When a hospital reports a safety problem, an outside NPSB team would evaluate and recommend changes in the culture and practices of the health system in question. The team would consist of highly trained experts in health care safety practices. (Most third-party teams from organizations such as the Joint Commission, CMS, or expertise elsewhere, do not have the or respect to recommend safety improvements.) The NPSB should be a partner with health systems, not a regulating enemy, and existing bodies , such as CMS, should ensure that the CEO of the provider organization in question has his or her staff implement the recommendations.
To encourage care providers to prevent accidents or errors from occurring in the first place and to improve their ability to predict potential problems, the NPSB should support the creation of a public-private continuous learning system in which all the major players in health care enthusiastically participate . A model is the CAST system in aviation.
3. Create a national reporting mechanism.
It should be robust and should support real-time reporting of incidents. Leaders can take advantage of data from the electronic health records to surface and track safety incidents. Sophisticated EHR systems now allow for the capture and automatic upload of measures such as expected versus actual mortalities, hospital-acquired complications, such as infections, pressure ulcers, medication errors, wrong-sided surgeries, and staff injuries. And the advent of advanced information systems makes it possible for hospitals, surgery centers, and clinics to see patient results within hours, even minutes.

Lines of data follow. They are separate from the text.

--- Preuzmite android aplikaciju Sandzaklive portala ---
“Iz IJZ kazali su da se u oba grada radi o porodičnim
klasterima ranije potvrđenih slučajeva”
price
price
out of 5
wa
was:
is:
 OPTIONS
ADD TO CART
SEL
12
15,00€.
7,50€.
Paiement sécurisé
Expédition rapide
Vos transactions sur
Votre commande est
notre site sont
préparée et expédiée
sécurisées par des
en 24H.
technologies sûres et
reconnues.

A national database would store the information, which patients and health care team members could access on demand. We believe timely data would motivate teams to focus on immediate improvement in safety systems. Existing CMS initiatives only display months-old data. Such retrospective quality reporting from CMS and other organizations has not reduced the variation in clinical outcomes, but the system we have described would. By identifying hospitals with poor safety records (eg, those with mortality rates five times their peers’) and motivating teams, the system we advocate would vastly improve safety in health care.

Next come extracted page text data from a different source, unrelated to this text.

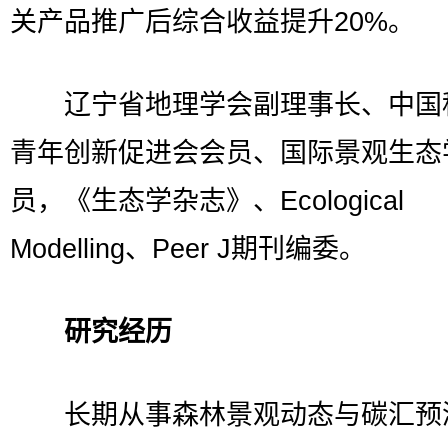
关产品推广后综合收益提升20%。
辽宁省地理学会副理事长、中国
青年创新促进会会员、国际景观生态
员，《生态学杂志》、Ecological
Modelling、Peer J期刊编委。
研究经历
长期从事森林景观动态与碳汇预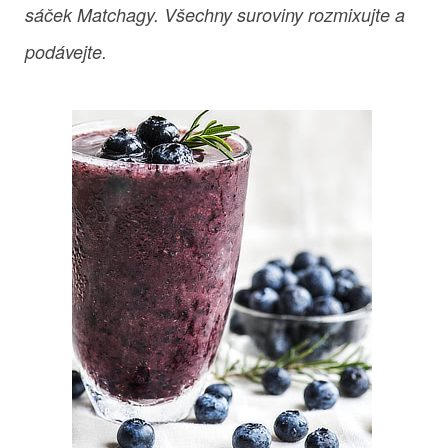
sáček Matchagy. Všechny suroviny rozmixujte a
podávejte.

4. Turn on EHR’s machine-learning systems.
These systems, which signal risky conditions that could give rise to accidents or errors so caregivers can intervene and prevent harm, are embedded in most EHR systems but often are not operating. Executive teams should use this software to understand the degree of harm occurring in their hospital.
There is an epidemic problem of poor safety in health care. Without meaningful national changes, it will not cure itself. As happened in aviation, we need to go from ineffectively reactive to proactive to predictive by taking the linked steps we have proposed. We should not punish when harm occurs but instead create systems that support safety improvement and finally tackle for good the safety problems still plaging US hospitals.